Privacy advocates have praised the bill as a win for civil liberties.


Eric Geller


Posted on Jun 17, 2015   Updated on May 28, 2021, 1:39 pm CDT

As the FAA struggles to regulate commercial drones, the intelligence community has been eyeing unmanned aerial systems (UAS) for their substantial surveillance value. But before the FBI or NSA can start spying on Americans with drones or any other aircraft, two senators want to establish the rules of the road—or the sky, as the case may be.

Sens. Ron Wyden (D-Ore.) and Dean Heller (R-Nev.) on Wednesday introduced the Protecting Individuals From Mass Aerial Surveillance Act to add privacy safeguards to domestic law-enforcement surveillance flights. If the bill becomes law, the government will need a warrant to run aerial spying operations in the U.S.

“Technology has made it possible to conduct round-the-clock aerial surveillance,” Wyden said in a statement. “The law needs to keep up.” 

Heller added, “This legislation protects those inherent rights from being trampled by the government’s intrusion from above and provides much needed clarity on what authority the federal government has related to aerial surveillance.”

The Federal Bureau of Investigation is under fire for registering fake companies to hide a fleet of domestic surveillance flights. Heller said that this new bill would prevent similar civil-liberties infringements.

In addition to the warrant requirement, the new bill prohibits the government from searching its databases for people who “show up incidentally in surveillance” and forbids law-enforcement agencies from getting private companies to conduct surveillance on their behalf.
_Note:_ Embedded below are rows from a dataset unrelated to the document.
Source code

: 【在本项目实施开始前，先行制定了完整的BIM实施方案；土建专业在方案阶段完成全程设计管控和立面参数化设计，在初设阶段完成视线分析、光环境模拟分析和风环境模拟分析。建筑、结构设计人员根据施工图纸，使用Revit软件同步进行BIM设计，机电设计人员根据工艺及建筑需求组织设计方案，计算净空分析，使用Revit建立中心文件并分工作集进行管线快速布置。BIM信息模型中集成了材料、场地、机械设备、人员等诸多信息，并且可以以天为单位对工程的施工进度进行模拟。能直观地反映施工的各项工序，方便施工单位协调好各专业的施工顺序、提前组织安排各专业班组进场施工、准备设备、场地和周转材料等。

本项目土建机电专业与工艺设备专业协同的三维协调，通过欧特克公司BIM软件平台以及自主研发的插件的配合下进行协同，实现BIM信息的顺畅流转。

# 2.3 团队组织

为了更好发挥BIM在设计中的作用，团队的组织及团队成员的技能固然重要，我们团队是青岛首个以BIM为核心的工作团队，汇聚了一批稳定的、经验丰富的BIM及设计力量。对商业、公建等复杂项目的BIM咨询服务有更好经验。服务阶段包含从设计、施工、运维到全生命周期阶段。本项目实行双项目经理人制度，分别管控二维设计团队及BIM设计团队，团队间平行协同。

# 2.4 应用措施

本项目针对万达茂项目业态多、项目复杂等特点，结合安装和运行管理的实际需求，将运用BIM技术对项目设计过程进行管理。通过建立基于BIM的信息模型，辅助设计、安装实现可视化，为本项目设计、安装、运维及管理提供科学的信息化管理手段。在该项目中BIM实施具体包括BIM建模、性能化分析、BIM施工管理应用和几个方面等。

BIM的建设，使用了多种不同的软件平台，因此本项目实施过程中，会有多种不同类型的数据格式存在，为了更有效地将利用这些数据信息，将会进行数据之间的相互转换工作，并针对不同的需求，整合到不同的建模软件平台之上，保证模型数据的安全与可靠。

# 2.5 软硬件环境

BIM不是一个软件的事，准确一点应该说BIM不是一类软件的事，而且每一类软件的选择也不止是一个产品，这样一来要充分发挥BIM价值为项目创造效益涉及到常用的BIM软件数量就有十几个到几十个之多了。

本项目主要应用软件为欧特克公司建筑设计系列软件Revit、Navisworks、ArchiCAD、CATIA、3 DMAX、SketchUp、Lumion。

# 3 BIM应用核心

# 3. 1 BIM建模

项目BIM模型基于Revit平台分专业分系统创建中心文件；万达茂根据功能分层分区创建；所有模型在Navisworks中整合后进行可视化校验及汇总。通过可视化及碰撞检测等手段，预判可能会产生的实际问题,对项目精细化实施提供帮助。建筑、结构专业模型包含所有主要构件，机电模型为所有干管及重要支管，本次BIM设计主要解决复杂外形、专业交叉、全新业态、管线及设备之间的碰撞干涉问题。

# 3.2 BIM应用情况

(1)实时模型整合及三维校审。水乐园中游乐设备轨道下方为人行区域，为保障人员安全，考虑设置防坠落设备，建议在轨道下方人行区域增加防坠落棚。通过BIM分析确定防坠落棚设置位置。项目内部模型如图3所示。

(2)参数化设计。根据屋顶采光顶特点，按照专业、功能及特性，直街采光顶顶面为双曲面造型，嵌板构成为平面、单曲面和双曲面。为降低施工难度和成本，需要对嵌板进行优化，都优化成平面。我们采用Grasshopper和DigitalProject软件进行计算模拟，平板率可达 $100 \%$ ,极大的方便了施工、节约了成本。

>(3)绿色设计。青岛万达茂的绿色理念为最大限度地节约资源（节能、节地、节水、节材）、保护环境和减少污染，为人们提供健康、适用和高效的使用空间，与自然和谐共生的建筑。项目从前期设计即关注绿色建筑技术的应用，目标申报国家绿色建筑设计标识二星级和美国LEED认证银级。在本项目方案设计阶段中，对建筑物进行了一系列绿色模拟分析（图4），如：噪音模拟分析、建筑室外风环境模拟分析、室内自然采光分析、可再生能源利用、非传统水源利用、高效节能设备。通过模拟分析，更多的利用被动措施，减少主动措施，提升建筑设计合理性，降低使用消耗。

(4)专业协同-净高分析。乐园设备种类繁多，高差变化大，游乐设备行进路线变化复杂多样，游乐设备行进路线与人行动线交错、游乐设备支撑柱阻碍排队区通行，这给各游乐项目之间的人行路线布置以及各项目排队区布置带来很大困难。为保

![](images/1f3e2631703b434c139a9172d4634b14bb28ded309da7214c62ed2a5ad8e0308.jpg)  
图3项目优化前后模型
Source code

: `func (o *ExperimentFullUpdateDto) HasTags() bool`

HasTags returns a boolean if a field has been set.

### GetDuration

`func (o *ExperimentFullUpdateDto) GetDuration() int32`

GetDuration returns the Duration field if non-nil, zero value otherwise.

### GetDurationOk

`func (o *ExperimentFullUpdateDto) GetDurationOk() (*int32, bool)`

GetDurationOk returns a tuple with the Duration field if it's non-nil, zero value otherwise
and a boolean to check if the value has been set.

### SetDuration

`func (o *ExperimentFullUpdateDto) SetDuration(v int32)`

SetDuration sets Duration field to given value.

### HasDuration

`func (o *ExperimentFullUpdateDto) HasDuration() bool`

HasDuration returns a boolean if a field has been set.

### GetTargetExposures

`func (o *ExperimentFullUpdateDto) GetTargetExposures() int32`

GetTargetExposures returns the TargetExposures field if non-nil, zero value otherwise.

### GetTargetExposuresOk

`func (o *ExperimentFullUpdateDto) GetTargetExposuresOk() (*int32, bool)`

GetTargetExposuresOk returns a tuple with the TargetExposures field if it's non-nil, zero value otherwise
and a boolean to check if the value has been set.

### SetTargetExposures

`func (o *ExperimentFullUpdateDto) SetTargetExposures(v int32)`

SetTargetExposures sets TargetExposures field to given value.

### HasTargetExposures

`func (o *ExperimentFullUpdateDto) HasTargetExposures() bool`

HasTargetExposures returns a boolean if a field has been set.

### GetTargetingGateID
There are exceptions in the bill, including for border-patrol operations, which is sure to worry privacy groups that have repeatedly called attention to civil-liberties abuses at the border. Even so, the Center for Democracy & Technology praised the bill, saying it would “establish meaningful protections from over-broad government aerial surveillance while preserving beneficial uses with less impact on civil liberties, such as government research and disaster relief.”